InfiniVault systems see data on RDX drives as a NAS file system. The software adds retention, WORM, encryption, deduplication, compression, indexing, and digital fingerprinting features. Williams said having these capabilities on removable drives makes for a valuable alternative to using the cloud for DR and quick restores.
“Portable storage is the next stop for customers who want tiered storage,” Williams said. “RDX is the most effective way of doing that outside of the cloud. If you have multi-terabytes of data, the cloud is a great way for incremental archives and offsite retrieval, but with bare metal restores you need something faster with more bandwidth. That’s where RDX fits in.”

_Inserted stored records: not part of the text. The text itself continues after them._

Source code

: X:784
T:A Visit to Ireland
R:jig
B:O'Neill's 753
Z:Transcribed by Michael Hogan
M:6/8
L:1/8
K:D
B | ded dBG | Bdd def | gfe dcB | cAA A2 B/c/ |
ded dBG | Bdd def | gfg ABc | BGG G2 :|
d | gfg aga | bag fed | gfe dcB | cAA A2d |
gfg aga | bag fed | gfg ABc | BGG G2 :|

Williams said the deal gives Imation tiering IP much sooner than if it tried to build it internally. He said Imation did not try to buy the RDX end of ProStor because it already has access to the technology as a licensee.
Now Imation’s challenge is to do what ProStor failed to do – turn InfiniVault into a successful business.
“It’s a matter of focus,” he said. “ProStor was an RDX company for years, and that takes focus and funding to do. It’s hard to be an RDX company and a tiered storage company.”